-- Opening Marker --
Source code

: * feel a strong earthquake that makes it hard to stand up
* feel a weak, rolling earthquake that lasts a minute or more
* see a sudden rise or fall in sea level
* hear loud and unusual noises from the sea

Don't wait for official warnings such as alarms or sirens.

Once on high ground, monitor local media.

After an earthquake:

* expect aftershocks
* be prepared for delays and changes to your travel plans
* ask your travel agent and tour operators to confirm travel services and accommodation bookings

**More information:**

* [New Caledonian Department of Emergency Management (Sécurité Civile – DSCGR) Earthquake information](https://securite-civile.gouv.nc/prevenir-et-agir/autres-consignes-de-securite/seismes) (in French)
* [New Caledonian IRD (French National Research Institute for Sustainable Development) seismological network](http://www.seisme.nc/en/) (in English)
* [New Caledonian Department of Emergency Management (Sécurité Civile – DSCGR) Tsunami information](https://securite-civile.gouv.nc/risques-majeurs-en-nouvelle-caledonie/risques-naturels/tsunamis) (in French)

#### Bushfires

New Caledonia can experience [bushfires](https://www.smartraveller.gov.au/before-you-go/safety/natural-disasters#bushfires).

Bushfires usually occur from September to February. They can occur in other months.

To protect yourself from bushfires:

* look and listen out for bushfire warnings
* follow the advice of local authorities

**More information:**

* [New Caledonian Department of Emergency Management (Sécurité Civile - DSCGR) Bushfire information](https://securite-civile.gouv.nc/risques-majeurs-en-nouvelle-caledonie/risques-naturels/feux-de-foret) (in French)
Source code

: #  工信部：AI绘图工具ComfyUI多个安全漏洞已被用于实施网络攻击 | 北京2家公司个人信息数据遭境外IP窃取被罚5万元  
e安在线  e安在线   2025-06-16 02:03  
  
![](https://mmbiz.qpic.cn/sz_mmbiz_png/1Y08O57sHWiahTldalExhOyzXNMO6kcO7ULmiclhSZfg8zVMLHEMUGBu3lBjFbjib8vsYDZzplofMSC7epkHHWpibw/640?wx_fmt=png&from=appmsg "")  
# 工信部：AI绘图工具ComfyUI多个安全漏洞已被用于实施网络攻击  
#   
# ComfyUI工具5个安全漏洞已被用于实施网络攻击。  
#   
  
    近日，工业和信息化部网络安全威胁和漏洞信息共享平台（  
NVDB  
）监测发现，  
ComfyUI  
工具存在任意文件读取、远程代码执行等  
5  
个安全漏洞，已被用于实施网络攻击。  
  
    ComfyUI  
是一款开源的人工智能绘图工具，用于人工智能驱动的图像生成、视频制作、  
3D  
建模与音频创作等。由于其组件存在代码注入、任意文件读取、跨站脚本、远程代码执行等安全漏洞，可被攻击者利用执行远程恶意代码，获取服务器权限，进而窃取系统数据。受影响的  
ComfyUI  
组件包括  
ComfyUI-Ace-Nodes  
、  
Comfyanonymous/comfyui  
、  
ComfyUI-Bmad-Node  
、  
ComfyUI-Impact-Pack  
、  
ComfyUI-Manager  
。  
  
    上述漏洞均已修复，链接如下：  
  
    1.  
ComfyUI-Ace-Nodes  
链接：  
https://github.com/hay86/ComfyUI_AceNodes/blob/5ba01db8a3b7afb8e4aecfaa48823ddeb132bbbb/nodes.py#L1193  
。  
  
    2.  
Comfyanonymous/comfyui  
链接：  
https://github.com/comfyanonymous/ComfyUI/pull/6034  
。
-- Closing Marker --
= Task =
Every line above is to be transcribed exactly, with nothing missed.

= Exercise answer =
Source code

: * feel a strong earthquake that makes it hard to stand up
* feel a weak, rolling earthquake that lasts a minute or more
* see a sudden rise or fall in sea level
* hear loud and unusual noises from the sea

Don't wait for official warnings such as alarms or sirens.

Once on high ground, monitor local media.

After an earthquake:

* expect aftershocks
* be prepared for delays and changes to your travel plans
* ask your travel agent and tour operators to confirm travel services and accommodation bookings

**More information:**

* [New Caledonian Department of Emergency Management (Sécurité Civile – DSCGR) Earthquake information](https://securite-civile.gouv.nc/prevenir-et-agir/autres-consignes-de-securite/seismes) (in French)
* [New Caledonian IRD (French National Research Institute for Sustainable Development) seismological network](http://www.seisme.nc/en/) (in English)
* [New Caledonian Department of Emergency Management (Sécurité Civile – DSCGR) Tsunami information](https://securite-civile.gouv.nc/risques-majeurs-en-nouvelle-caledonie/risques-naturels/tsunamis) (in French)

#### Bushfires

New Caledonia can experience [bushfires](https://www.smartraveller.gov.au/before-you-go/safety/natural-disasters#bushfires).

Bushfires usually occur from September to February. They can occur in other months.

To protect yourself from bushfires:

* look and listen out for bushfire warnings
* follow the advice of local authorities

**More information:**

* [New Caledonian Department of Emergency Management (Sécurité Civile - DSCGR) Bushfire information](https://securite-civile.gouv.nc/risques-majeurs-en-nouvelle-caledonie/risques-naturels/feux-de-foret) (in French)
Source code

: #  工信部：AI绘图工具ComfyUI多个安全漏洞已被用于实施网络攻击 | 北京2家公司个人信息数据遭境外IP窃取被罚5万元  
e安在线  e安在线   2025-06-16 02:03  
  
![](https://mmbiz.qpic.cn/sz_mmbiz_png/1Y08O57sHWiahTldalExhOyzXNMO6kcO7ULmiclhSZfg8zVMLHEMUGBu3lBjFbjib8vsYDZzplofMSC7epkHHWpibw/640?wx_fmt=png&from=appmsg "")  
# 工信部：AI绘图工具ComfyUI多个安全漏洞已被用于实施网络攻击  
#   
# ComfyUI工具5个安全漏洞已被用于实施网络攻击。  
#   
  
    近日，工业和信息化部网络安全威胁和漏洞信息共享平台（  
NVDB  
）监测发现，  
ComfyUI  
工具存在任意文件读取、远程代码执行等  
5  
个安全漏洞，已被用于实施网络攻击。  
  
    ComfyUI  
是一款开源的人工智能绘图工具，用于人工智能驱动的图像生成、视频制作、  
3D  
建模与音频创作等。由于其组件存在代码注入、任意文件读取、跨站脚本、远程代码执行等安全漏洞，可被攻击者利用执行远程恶意代码，获取服务器权限，进而窃取系统数据。受影响的  
ComfyUI  
组件包括  
ComfyUI-Ace-Nodes  
、  
Comfyanonymous/comfyui  
、  
ComfyUI-Bmad-Node  
、  
ComfyUI-Impact-Pack  
、  
ComfyUI-Manager  
。  
  
    上述漏洞均已修复，链接如下：  
  
    1.  
ComfyUI-Ace-Nodes  
链接：  
https://github.com/hay86/ComfyUI_AceNodes/blob/5ba01db8a3b7afb8e4aecfaa48823ddeb132bbbb/nodes.py#L1193  
。  
  
    2.  
Comfyanonymous/comfyui  
链接：  
https://github.com/comfyanonymous/ComfyUI/pull/6034  
。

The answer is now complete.